▶ [MATERIAL FOR THIS TASK]
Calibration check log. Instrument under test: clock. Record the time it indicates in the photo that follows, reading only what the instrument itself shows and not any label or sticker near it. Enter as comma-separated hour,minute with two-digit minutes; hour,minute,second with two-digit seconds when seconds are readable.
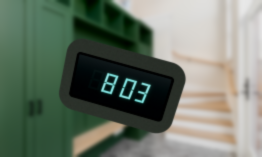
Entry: 8,03
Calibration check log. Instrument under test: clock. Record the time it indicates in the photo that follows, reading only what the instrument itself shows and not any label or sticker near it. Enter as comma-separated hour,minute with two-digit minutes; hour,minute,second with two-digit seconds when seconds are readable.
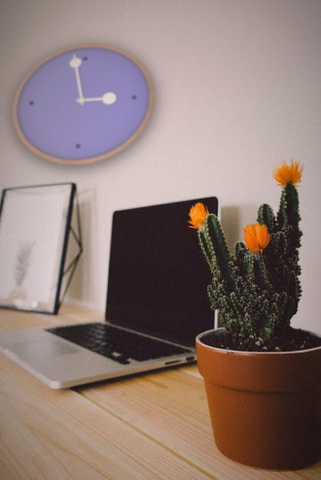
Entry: 2,58
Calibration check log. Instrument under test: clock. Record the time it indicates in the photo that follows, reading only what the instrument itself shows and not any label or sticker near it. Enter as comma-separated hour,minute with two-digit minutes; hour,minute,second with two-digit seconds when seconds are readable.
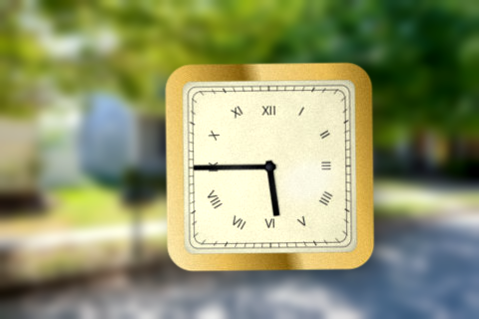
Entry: 5,45
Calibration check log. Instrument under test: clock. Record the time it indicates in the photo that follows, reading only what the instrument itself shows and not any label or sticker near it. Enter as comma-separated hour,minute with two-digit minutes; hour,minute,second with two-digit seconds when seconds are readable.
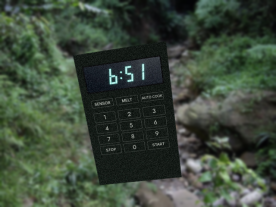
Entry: 6,51
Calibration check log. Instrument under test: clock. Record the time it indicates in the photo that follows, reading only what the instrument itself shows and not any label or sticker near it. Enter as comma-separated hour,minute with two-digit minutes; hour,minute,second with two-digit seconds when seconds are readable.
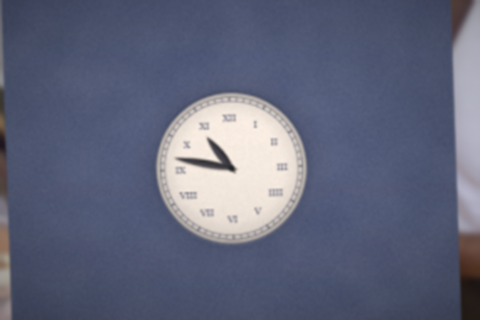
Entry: 10,47
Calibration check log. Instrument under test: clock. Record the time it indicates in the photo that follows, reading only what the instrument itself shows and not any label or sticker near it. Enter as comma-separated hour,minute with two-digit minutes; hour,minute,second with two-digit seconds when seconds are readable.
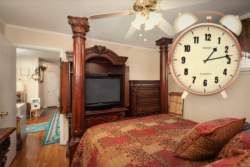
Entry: 1,13
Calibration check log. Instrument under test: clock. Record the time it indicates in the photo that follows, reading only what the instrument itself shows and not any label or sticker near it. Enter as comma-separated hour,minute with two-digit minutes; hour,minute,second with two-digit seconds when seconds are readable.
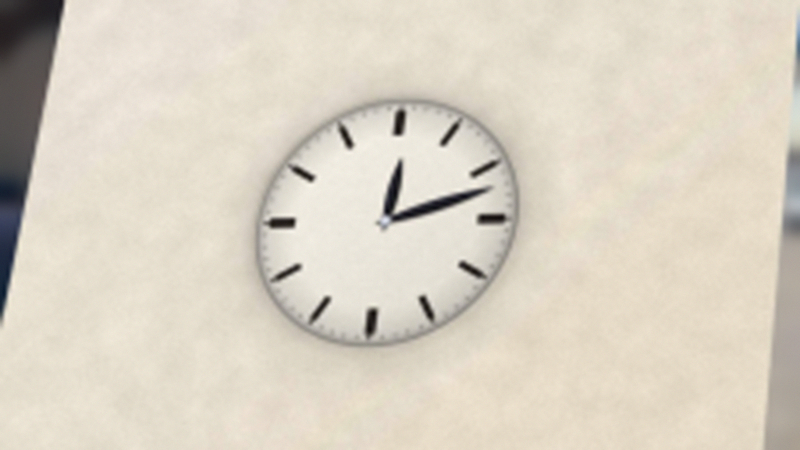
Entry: 12,12
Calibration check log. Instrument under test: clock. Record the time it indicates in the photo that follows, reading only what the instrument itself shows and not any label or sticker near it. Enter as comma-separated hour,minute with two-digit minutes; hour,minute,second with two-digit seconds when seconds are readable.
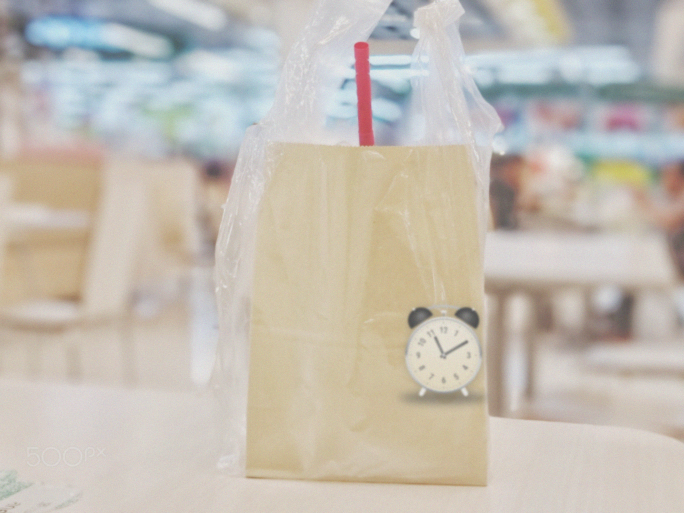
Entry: 11,10
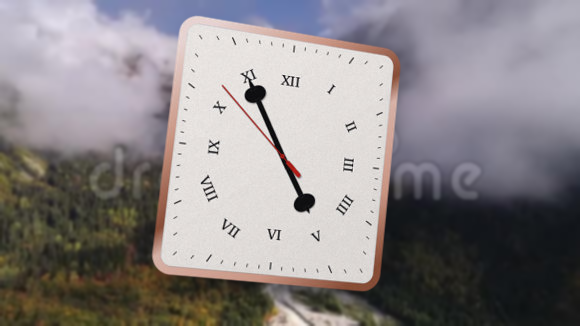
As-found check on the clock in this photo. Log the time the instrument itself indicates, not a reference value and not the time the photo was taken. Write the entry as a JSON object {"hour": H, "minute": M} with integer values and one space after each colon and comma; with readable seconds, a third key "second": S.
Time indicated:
{"hour": 4, "minute": 54, "second": 52}
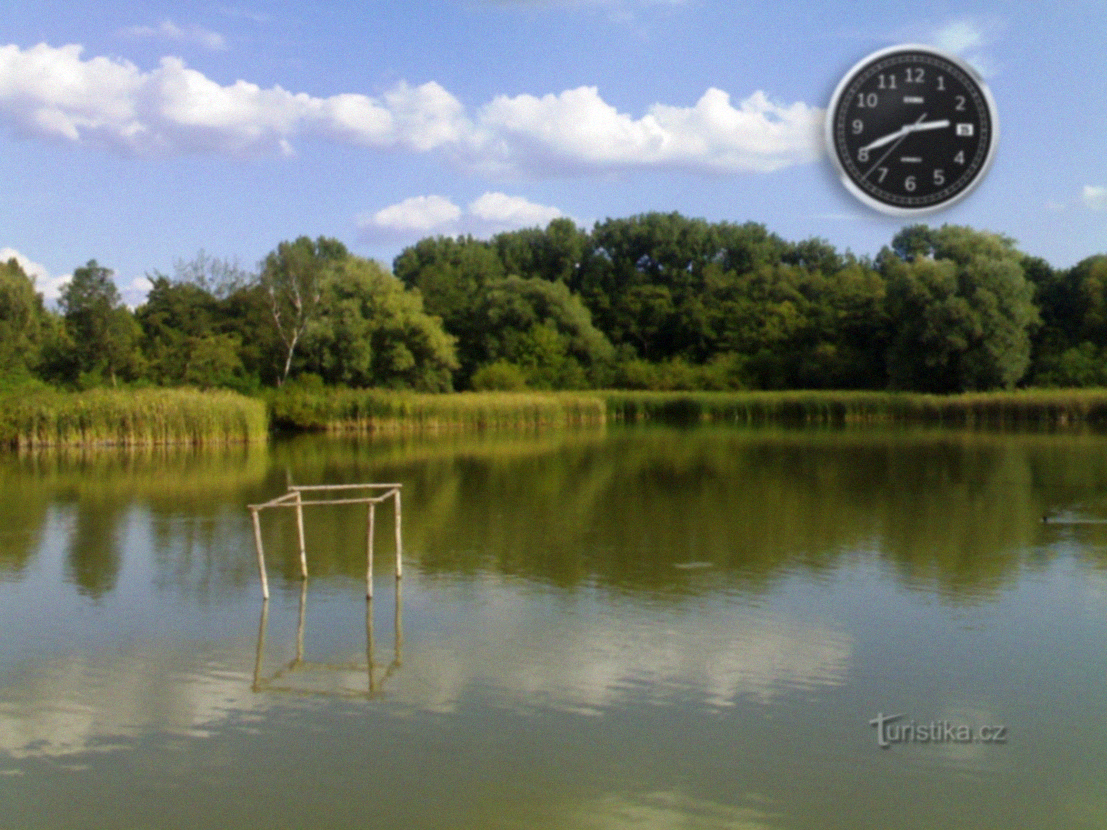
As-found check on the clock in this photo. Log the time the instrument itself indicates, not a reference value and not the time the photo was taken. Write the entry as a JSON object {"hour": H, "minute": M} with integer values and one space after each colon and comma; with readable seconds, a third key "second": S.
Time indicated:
{"hour": 2, "minute": 40, "second": 37}
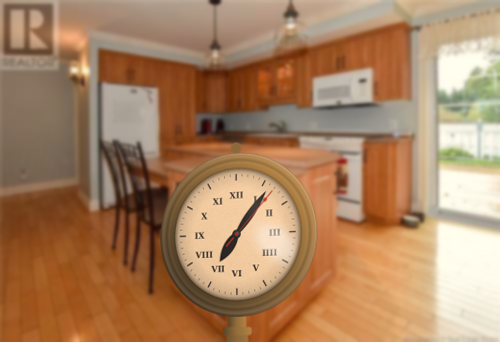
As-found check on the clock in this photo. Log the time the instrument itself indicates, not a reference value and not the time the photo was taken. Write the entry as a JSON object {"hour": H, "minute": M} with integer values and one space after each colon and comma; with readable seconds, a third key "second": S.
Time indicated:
{"hour": 7, "minute": 6, "second": 7}
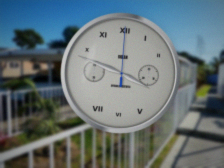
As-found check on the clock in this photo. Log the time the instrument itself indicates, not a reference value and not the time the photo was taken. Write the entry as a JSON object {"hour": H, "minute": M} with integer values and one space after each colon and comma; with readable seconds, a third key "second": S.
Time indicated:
{"hour": 3, "minute": 48}
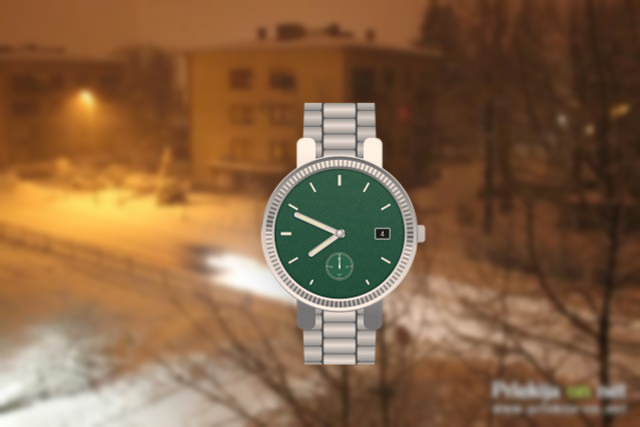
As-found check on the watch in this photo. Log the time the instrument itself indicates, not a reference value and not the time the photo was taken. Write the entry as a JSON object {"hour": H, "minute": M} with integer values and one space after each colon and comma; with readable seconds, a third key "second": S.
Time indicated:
{"hour": 7, "minute": 49}
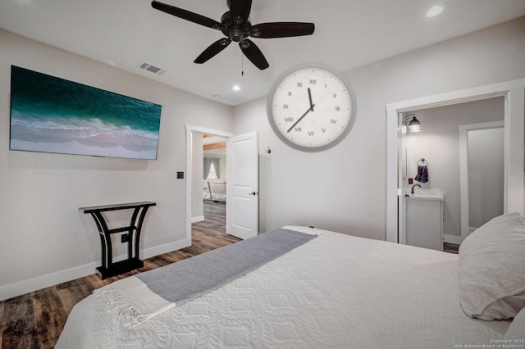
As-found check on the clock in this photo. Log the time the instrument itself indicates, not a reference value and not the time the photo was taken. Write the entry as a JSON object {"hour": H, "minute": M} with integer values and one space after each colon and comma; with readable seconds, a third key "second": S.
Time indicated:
{"hour": 11, "minute": 37}
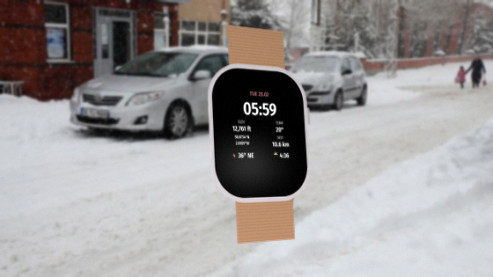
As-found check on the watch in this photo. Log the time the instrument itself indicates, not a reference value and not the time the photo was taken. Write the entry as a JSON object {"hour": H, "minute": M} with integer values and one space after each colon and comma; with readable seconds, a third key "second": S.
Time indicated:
{"hour": 5, "minute": 59}
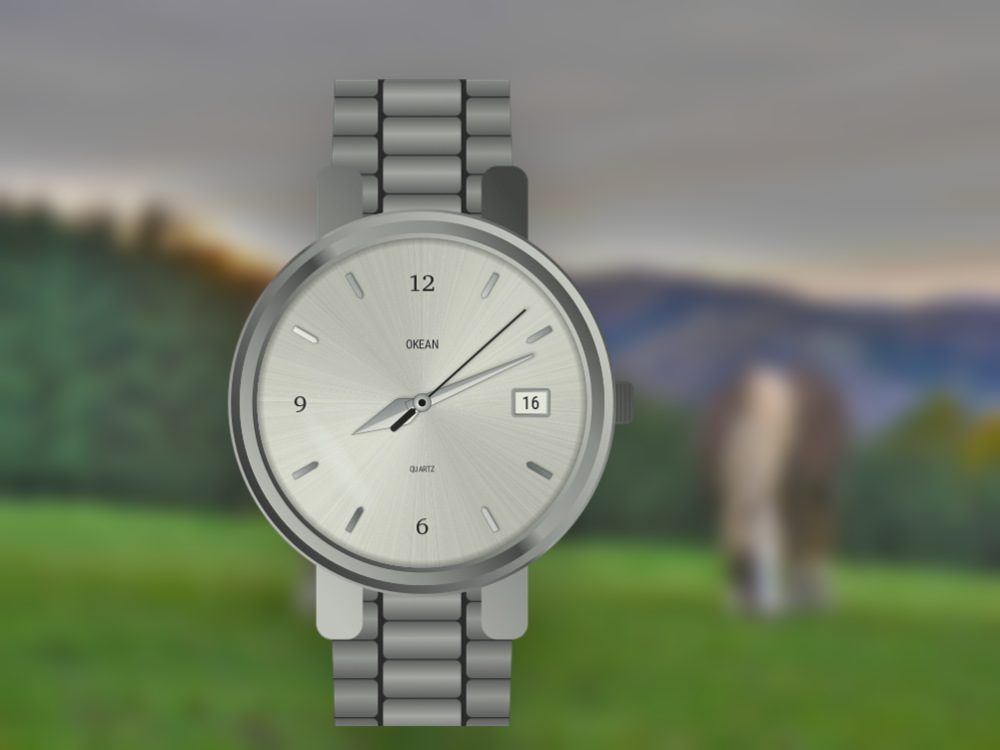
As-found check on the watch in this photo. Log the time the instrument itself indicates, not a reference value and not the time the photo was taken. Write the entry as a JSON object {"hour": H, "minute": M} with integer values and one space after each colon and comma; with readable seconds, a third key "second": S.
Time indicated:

▶ [CHALLENGE] Rewrite all of the entries above with every "photo" changed to "snapshot" and nothing else altered. Leave the pictures out.

▶ [THE COMPLETED TASK]
Calibration check log. Instrument under test: clock. Record the time it indicates in the snapshot that follows, reading only what the instrument itself shows and not any label or sticker near it. Enter as comma-separated hour,minute with two-digit minutes; hour,minute,second with two-digit seconds when seconds are readable.
Entry: 8,03
Calibration check log. Instrument under test: clock. Record the time it indicates in the snapshot that follows, reading only what the instrument itself shows and not any label or sticker near it. Enter as comma-separated hour,minute with two-digit minutes; hour,minute,second with two-digit seconds when seconds are readable.
Entry: 2,58
Calibration check log. Instrument under test: clock. Record the time it indicates in the snapshot that follows, reading only what the instrument itself shows and not any label or sticker near it. Enter as comma-separated hour,minute with two-digit minutes; hour,minute,second with two-digit seconds when seconds are readable.
Entry: 5,45
Calibration check log. Instrument under test: clock. Record the time it indicates in the snapshot that follows, reading only what the instrument itself shows and not any label or sticker near it. Enter as comma-separated hour,minute with two-digit minutes; hour,minute,second with two-digit seconds when seconds are readable.
Entry: 6,51
Calibration check log. Instrument under test: clock. Record the time it indicates in the snapshot that follows, reading only what the instrument itself shows and not any label or sticker near it. Enter as comma-separated hour,minute with two-digit minutes; hour,minute,second with two-digit seconds when seconds are readable.
Entry: 10,47
Calibration check log. Instrument under test: clock. Record the time it indicates in the snapshot that follows, reading only what the instrument itself shows and not any label or sticker near it. Enter as comma-separated hour,minute with two-digit minutes; hour,minute,second with two-digit seconds when seconds are readable.
Entry: 1,13
Calibration check log. Instrument under test: clock. Record the time it indicates in the snapshot that follows, reading only what the instrument itself shows and not any label or sticker near it. Enter as comma-separated hour,minute with two-digit minutes; hour,minute,second with two-digit seconds when seconds are readable.
Entry: 12,12
Calibration check log. Instrument under test: clock. Record the time it indicates in the snapshot that follows, reading only what the instrument itself shows and not any label or sticker near it. Enter as comma-separated hour,minute with two-digit minutes; hour,minute,second with two-digit seconds when seconds are readable.
Entry: 11,10
As-found check on the clock in this snapshot. Log the time the instrument itself indicates, not a reference value and not the time the snapshot was taken. Write the entry as a JSON object {"hour": H, "minute": M} with integer values and one space after each colon and comma; with readable seconds, a third key "second": S.
Time indicated:
{"hour": 4, "minute": 54, "second": 52}
As-found check on the clock in this snapshot. Log the time the instrument itself indicates, not a reference value and not the time the snapshot was taken. Write the entry as a JSON object {"hour": H, "minute": M} with integer values and one space after each colon and comma; with readable seconds, a third key "second": S.
Time indicated:
{"hour": 2, "minute": 40, "second": 37}
As-found check on the clock in this snapshot. Log the time the instrument itself indicates, not a reference value and not the time the snapshot was taken. Write the entry as a JSON object {"hour": H, "minute": M} with integer values and one space after each colon and comma; with readable seconds, a third key "second": S.
Time indicated:
{"hour": 7, "minute": 6, "second": 7}
As-found check on the clock in this snapshot. Log the time the instrument itself indicates, not a reference value and not the time the snapshot was taken. Write the entry as a JSON object {"hour": H, "minute": M} with integer values and one space after each colon and comma; with readable seconds, a third key "second": S.
Time indicated:
{"hour": 3, "minute": 48}
As-found check on the watch in this snapshot. Log the time the instrument itself indicates, not a reference value and not the time the snapshot was taken. Write the entry as a JSON object {"hour": H, "minute": M} with integer values and one space after each colon and comma; with readable seconds, a third key "second": S.
Time indicated:
{"hour": 7, "minute": 49}
As-found check on the clock in this snapshot. Log the time the instrument itself indicates, not a reference value and not the time the snapshot was taken. Write the entry as a JSON object {"hour": H, "minute": M} with integer values and one space after each colon and comma; with readable seconds, a third key "second": S.
Time indicated:
{"hour": 11, "minute": 37}
As-found check on the watch in this snapshot. Log the time the instrument itself indicates, not a reference value and not the time the snapshot was taken. Write the entry as a JSON object {"hour": H, "minute": M} with integer values and one space after each colon and comma; with readable seconds, a third key "second": S.
Time indicated:
{"hour": 5, "minute": 59}
As-found check on the watch in this snapshot. Log the time the instrument itself indicates, not a reference value and not the time the snapshot was taken. Write the entry as a JSON object {"hour": H, "minute": M} with integer values and one space after each colon and comma; with readable seconds, a third key "second": S.
Time indicated:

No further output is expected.